We took a walk down to Grand Anse beach one day and decided
to keep on going. The beach is two miles long and is lined with
shrubs, palm trees and low lying resort villas. The north end of the
beach is busier while the south end of the beach (closer to where
we were staying) is very quiet.
Occasional vendors strolling the beach offer goods ranging from sarongs
and fragrant spice necklaces "to hang in de kitchen" that are made of
ginger, saffron and nutmeg, to birds and baskets made of cleverly woven
palm fronds. One fellow even offered us a coconut he had picked, "The
milk is good for your heart and lungs and liver." Local families gather
under the trees while the kids play in the waves.
Keeping an eye on everything, security people in crisp white shirts and
pressed pants, all employed by the resorts, make a quiet presence in the
background. At first we were nervous leaving the camera and cash in our
bag when we went swimming, but we soon realized it was safe enough.
Tourism is the biggest source of
foreign revenue for this small
nation, and I get the sense that all
citizens consider themselves participants in this industry. From the homeless-looking
fellow who eagerly gave us detailed directions to the hurried professional who stopped
mid-stride to offer guidance, we found that politeness and genuine friendliness were the
norm. The only hard part is understanding their thick Caribbean accent. They hear the
American accent all the time on TV, but we never get a chance to tune our ears to theirs.

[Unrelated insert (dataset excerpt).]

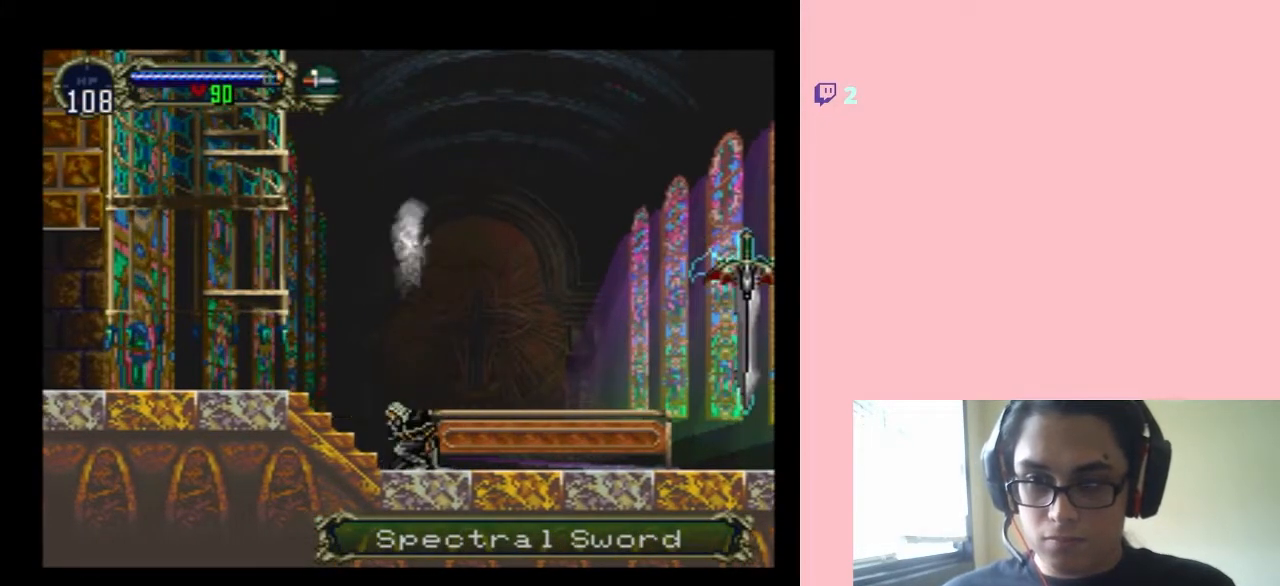
{"buttons": ["DPAD_DOWN"], "left_stick": "center", "right_stick": "center", "events": [[383, "DPAD_LEFT", "down"], [467, "DPAD_DOWN", "down"], [500, "DPAD_LEFT", "up"]]}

We waltzed down the beach admiring
the beachfront resorts, deciding
which of the many hundred dollar per
night joints would be our preference if
we had to choose. Passing a very
busy dive hotel at the far south end of
the beach we discovered a narrow
path up the hill through thick jungly
brush. When we emerged on the
road at the top of the hill we looked
back at Grand Anse. What a view.
Descending the other side of the hill we came across
Quarantine Point, a local park on a picture perfect bluff.
Picnic tables strewn across the wide lawn epitomize the
relaxed atmosphere in Grenada: even the benches were
kicked back.
Cliffs stretched into the distance along one side of the bluff. St.
George's twinkled on the other side, as the bluff dropped off to
pounding surf on a beach below.
We strolled a little further down the road and found Morne Rouge Bay,
nicknamed BBC Beach after a beach bar that used to be there..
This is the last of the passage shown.